The mouse makes the choice of staying or moving with equal probability, the time it takes for the mouse to make the first move from 1 to 2 is the mean of the binomial distribution = 1/alpha.
Thus the moves are described in terms of random variables Xi. Let T denote the subset of integers in a sequence of random variables {Xn : n belongs to T}. The Markov property is then defined as follows:
any n belonging to T, the future process Xm (m > n) is independent of past process Xm (m < n) and conditionally dependent on Xn.
In the case of the mouse, the probability of the move is regardless of where the mouse was at earlier times i.e the future is independent of the past given the present.
This dependence of the future on the present is easy to generalize with random numbers instead of deterministic objects. The states are countable and can be denoted by state space S and since the moves are between states, Xn is called a Markov chain.
The Markov property talks about all before and after processes so (Xn+1 .... Xn+m) and (X0, ... Xn-1) are independent conditionally on Xn.
The walk based on a Markov chain is thus dependent on transition probabilities. If the transition probabilities are defined, then the walk is just iterative.
The joint probability distribution can be expressed in terms of two functions -
one for the initial states for each i in the state space S
and the other for the transitions pi,j(n, n+1) = P(Xn+1 = j | Xn = i), i, j belongs to S, n >= 0
We can generalize the transition from one step to more than one steps with
pi,j(m,n) = P(Xn = j | Xm = i).
We call Markov chain- time homogeneous when the single step transition probability does not depend on n
In the case of the mouse, the probability of move is independent of where it was at earlier times. Each single step transition probability, denoted by just P, is the same no matter how many times it is repeated and the transition from P(m,n) = P * P * P ... n-m times.
In a random walk, we add a few more properties we discussed earlier.
Now let us consider a random walk on the bipartite graph starting at an unclassified term and arriving at another semantically equivalent domain term. The walker starts from any node and then moves to any other node with transition probability Pij.
Pij is the normalized probability of the co-occurrence counts of the terms and the corresponding context.The transition probability between any two nodes i,j is defined as Pi,j = Wi,j / Sum(Wik) for all k.
The terms are either unclassified or domain and cannot be connected with each other except through context.

★ ★ ★ ★ ★ ★ ★

▶ Task 1
How many lines of the records contain the string "equalizer"? Reply with the number alone.
▶ Task 2
Continue the passage on Markov chains and random walks, starting after its last sentence.

★ ★ ★ ★ ★ ★ ★

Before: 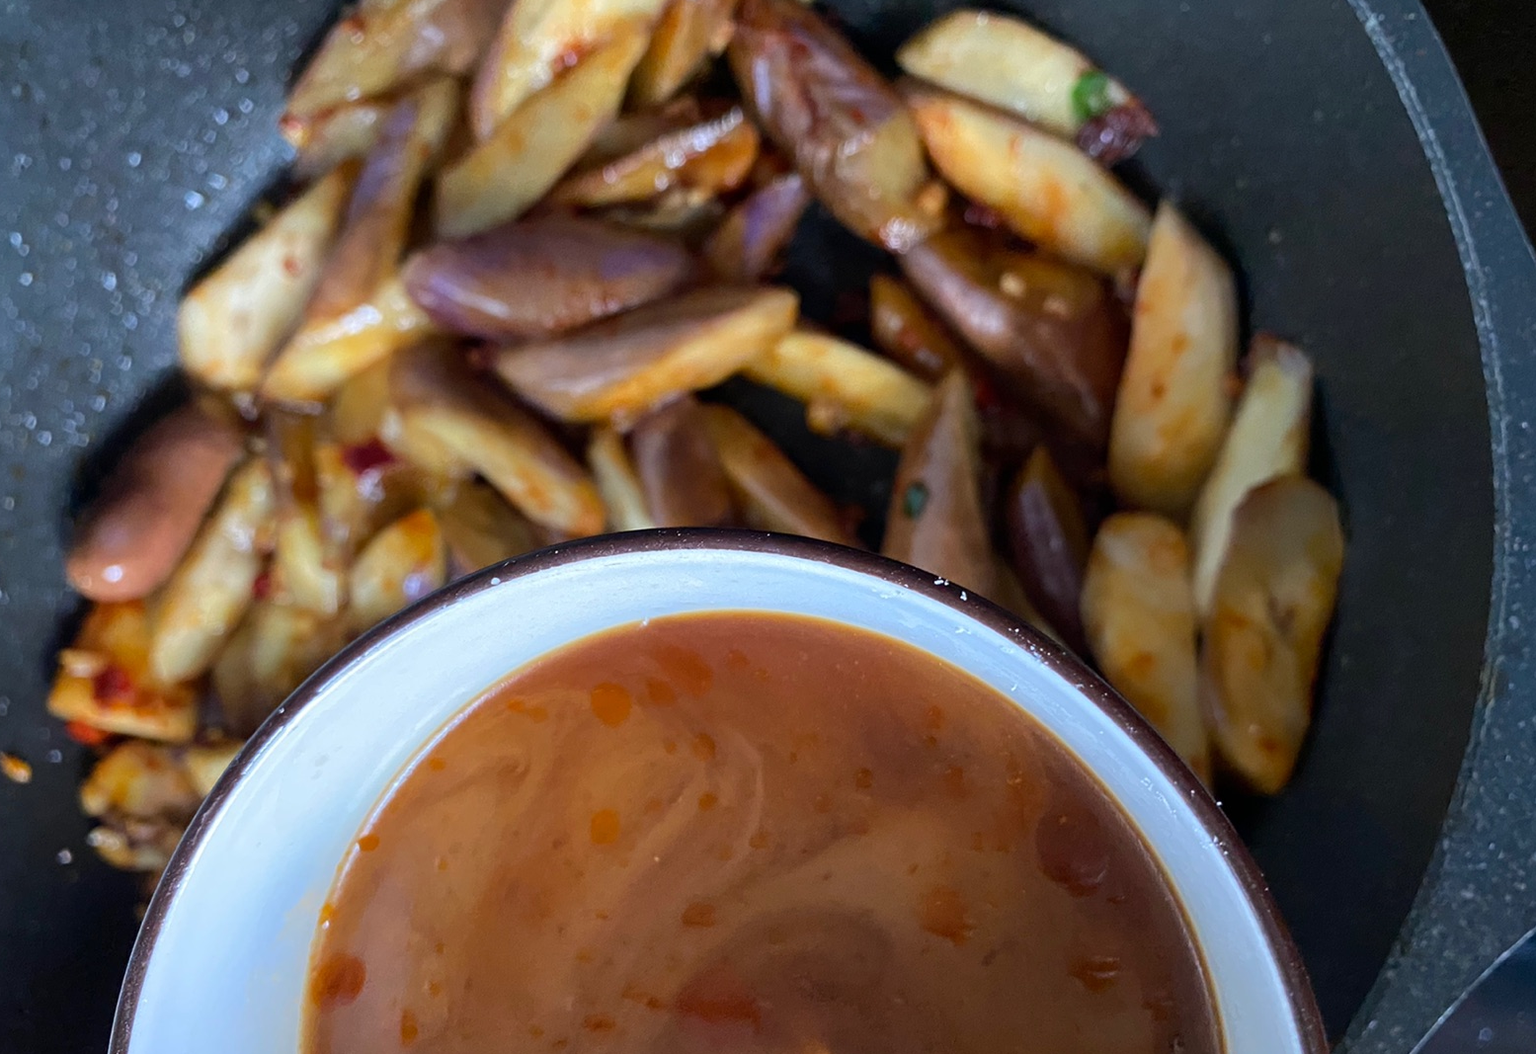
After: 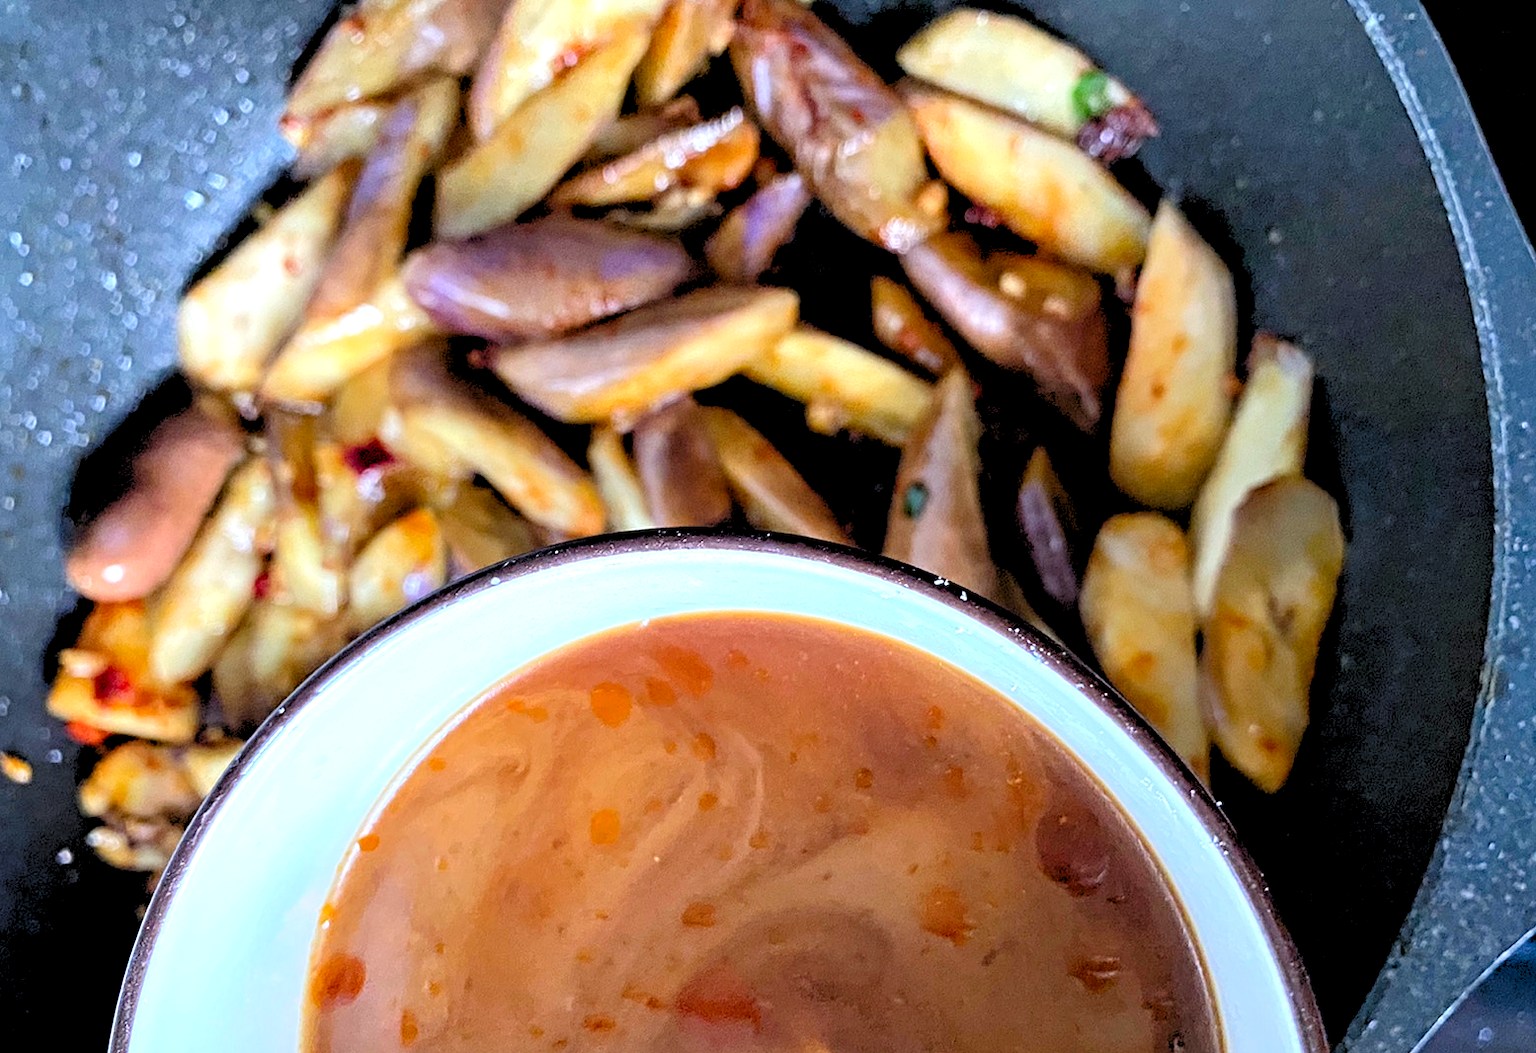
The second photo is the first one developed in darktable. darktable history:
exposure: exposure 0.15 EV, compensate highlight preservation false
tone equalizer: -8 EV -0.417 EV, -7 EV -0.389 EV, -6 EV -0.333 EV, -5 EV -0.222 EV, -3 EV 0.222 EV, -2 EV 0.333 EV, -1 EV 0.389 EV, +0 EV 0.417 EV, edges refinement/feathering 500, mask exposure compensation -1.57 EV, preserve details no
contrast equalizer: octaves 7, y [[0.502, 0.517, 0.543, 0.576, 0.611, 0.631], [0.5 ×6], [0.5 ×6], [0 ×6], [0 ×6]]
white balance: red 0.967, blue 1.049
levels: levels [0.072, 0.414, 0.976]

★ ★ ★ ★ ★ ★ ★

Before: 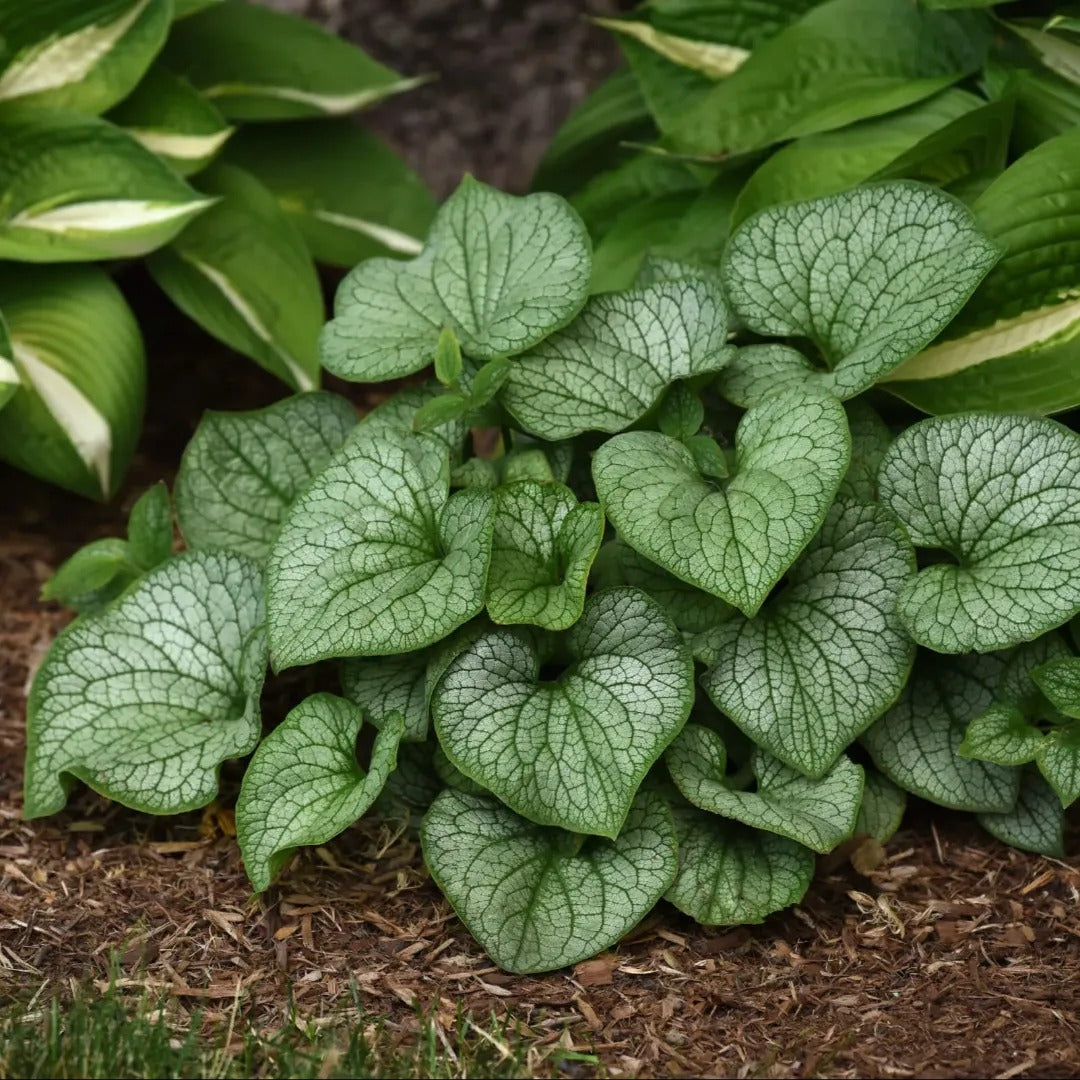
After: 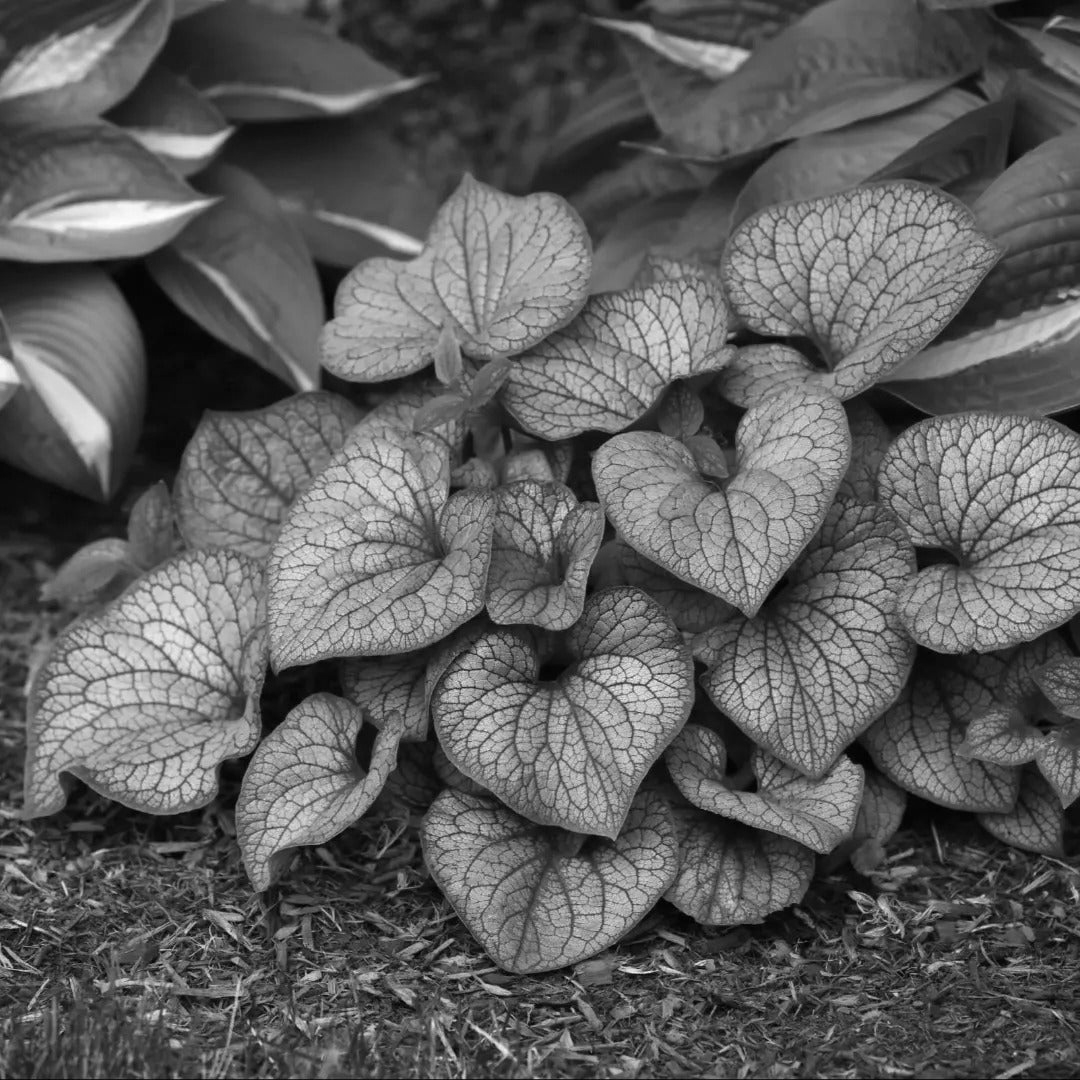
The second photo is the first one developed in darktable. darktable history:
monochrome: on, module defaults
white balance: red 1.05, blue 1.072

★ ★ ★ ★ ★ ★ ★

▶ Exercise response 1
2

▶ Exercise response 2
Each walk uses the transition probabilities for the move.
Each walk starts at some unclassified term and ends at a domain term or exceeds the maximum number of moves without finishing.
Several walks upto say K times can be initiated.

Wednesday, July 16, 2014

Let us look at performing a random walk between terms and context.
We discussed in the previous post that terms and context are different for machine data than for human text. The context in the case of machine data is the metadata fields. A random walk connects the terms and the context in a bipartite graph.
A random walk is a special kind of Markov chain. The latter has the property that it has time homogeneous transition probabilities. A random walk has an additional property that it has space homogeneous transition probabilities. This calls for a structure where px,y = Px+z,y+z for any translation z. A random walk is given by px,y = p(y - x)
In a undirected connected graph, the degree of each vertex $i = number of neighbors of i
For the same graph, a random walk is defined with following transition probabilities
pij = { 1 / degree(i), if j is a neighbor of i
{ 0 otherwise
The stationary distribution of RWG is given by pi(i) = C degree(i) where C is a constant.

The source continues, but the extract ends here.